Prompt => Exactly as they stand, set down the following records once more.

Given information =>
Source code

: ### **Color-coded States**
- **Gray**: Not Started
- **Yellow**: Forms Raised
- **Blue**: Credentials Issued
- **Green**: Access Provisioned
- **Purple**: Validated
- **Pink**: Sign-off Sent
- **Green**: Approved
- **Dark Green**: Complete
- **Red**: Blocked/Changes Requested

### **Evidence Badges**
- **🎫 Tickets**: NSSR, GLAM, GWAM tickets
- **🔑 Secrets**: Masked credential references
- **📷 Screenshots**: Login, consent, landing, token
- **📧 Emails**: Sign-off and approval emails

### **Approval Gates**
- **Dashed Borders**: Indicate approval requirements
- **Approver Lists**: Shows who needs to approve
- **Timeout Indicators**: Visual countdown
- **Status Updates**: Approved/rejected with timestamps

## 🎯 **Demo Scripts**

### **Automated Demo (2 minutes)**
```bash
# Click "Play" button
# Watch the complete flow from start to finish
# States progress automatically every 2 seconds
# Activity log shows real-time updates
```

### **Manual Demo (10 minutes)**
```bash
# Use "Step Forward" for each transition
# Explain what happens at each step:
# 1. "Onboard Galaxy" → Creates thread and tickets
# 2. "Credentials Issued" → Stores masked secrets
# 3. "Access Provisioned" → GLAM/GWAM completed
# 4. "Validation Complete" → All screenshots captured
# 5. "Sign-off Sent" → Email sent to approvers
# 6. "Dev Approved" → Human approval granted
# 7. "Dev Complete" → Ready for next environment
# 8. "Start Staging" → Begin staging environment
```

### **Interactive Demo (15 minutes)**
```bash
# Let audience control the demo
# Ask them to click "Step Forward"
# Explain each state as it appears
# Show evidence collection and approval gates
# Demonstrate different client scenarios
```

Answer space =>
Source code

: ### **Color-coded States**
- **Gray**: Not Started
- **Yellow**: Forms Raised
- **Blue**: Credentials Issued
- **Green**: Access Provisioned
- **Purple**: Validated
- **Pink**: Sign-off Sent
- **Green**: Approved
- **Dark Green**: Complete
- **Red**: Blocked/Changes Requested

### **Evidence Badges**
- **🎫 Tickets**: NSSR, GLAM, GWAM tickets
- **🔑 Secrets**: Masked credential references
- **📷 Screenshots**: Login, consent, landing, token
- **📧 Emails**: Sign-off and approval emails

### **Approval Gates**
- **Dashed Borders**: Indicate approval requirements
- **Approver Lists**: Shows who needs to approve
- **Timeout Indicators**: Visual countdown
- **Status Updates**: Approved/rejected with timestamps

## 🎯 **Demo Scripts**

### **Automated Demo (2 minutes)**
```bash
# Click "Play" button
# Watch the complete flow from start to finish
# States progress automatically every 2 seconds
# Activity log shows real-time updates
```

### **Manual Demo (10 minutes)**
```bash
# Use "Step Forward" for each transition
# Explain what happens at each step:
# 1. "Onboard Galaxy" → Creates thread and tickets
# 2. "Credentials Issued" → Stores masked secrets
# 3. "Access Provisioned" → GLAM/GWAM completed
# 4. "Validation Complete" → All screenshots captured
# 5. "Sign-off Sent" → Email sent to approvers
# 6. "Dev Approved" → Human approval granted
# 7. "Dev Complete" → Ready for next environment
# 8. "Start Staging" → Begin staging environment
```

### **Interactive Demo (15 minutes)**
```bash
# Let audience control the demo
# Ask them to click "Step Forward"
# Explain each state as it appears
# Show evidence collection and approval gates
# Demonstrate different client scenarios
```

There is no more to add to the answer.